Our FY2022 Q1 gross profit margin was high due to the impacts of our customer and application mixes. Although FY2022 Q2 gross profit margin fell QoQ accordingly, the negative factor of the mixes was not as bad as we expected, so the margin landed above our financial estimates in FY2022 Q2.
We plan to further raise our gross profit margin toward achievement of our Medium-term Management Plan, and are definitely moving toward higher profitability. We plan to sustain a gross profit margin in FY2022 H2 as well, and so we have raised our estimates for H2.
We did take component procurement risk into consideration. We are working hard to achieve our estimates with the cooperation of our partner companies. We will continue to work on strengthening our supply chain to realize reliable component procurement so we can respond to increasing equipment demand.
Although we also have some degree of difficulty in component procurement, each of our four plants in Japan holds a Production Update Briefing every six months to ensure good communication with our partner companies so that we can meet demand. Additionally, we recognize that most of our partner companies being domestic companies based near our plants works in our favor compared to our overseas competitors when it comes to component procurement.
We established our Corporate Production Division under the leadership of Corporate Director Sasaki Sadao to strengthen our procurement capability. We have begun looking into how to build a strong supply chain even under future business environments where procurement amounts exceed 1 trillion yen.
As equipment demand increases, the timing of receiving orders from our customers is coming forward. For some equipment, we have already received LOIs (letters of intent) for the equipment to be delivered in the fall of CY2022. We also know our customers’ fab investment plans, and are forecasting demand up to two years out.
We have steadily increased our production capacity over the past three to four years. We built a logistics building and strengthened production lines at our Miyagi plant. We also built production buildings at our Yamanashi and Tohoku plants, expanding their capacities by 50% and 100%, respectively. With our current production capacity, we can handle annual net sales of over 2 trillion yen.
Although component procurement lead times are getting longer, we are working to maintain manufacturing lead times by acquiring orders from customers early.
In Q2 of FY2022, modifications contributed significantly to the increase in field solutions sales. With inquiries for new equipment staying strong, modifications are utilized in some cases as an alternative when new equipment will not be ready in time. Accordingly, we are also seeing strong inquiries for modifications.
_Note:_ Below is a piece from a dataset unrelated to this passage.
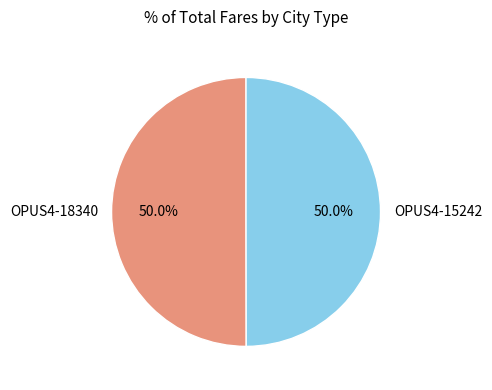

What percentage is NOT represented by OPUS4-18340?

50.0%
Our current installed base is about 78,000, and that number is increasing at a pace of about 4,000 systems per year. Field solutions, where delivered equipment generate new revenue, such as from parts and system upgrades, relocations, modifications, remote services, etc., will continue to grow steadily going forward.
WFE (Wafer fab equipment): The semiconductor production process is divided into front-end production, in which circuits are formed on wafers and inspected, and back-end production, in which wafers are cut into chips, assembled and inspected again. Wafer fab equipment refers to the production equipment used in front-end production and in wafer-level packaging production.
ECC (Error correction code): Function that detects and corrects data corruption
The above content is a summary of question and answers session.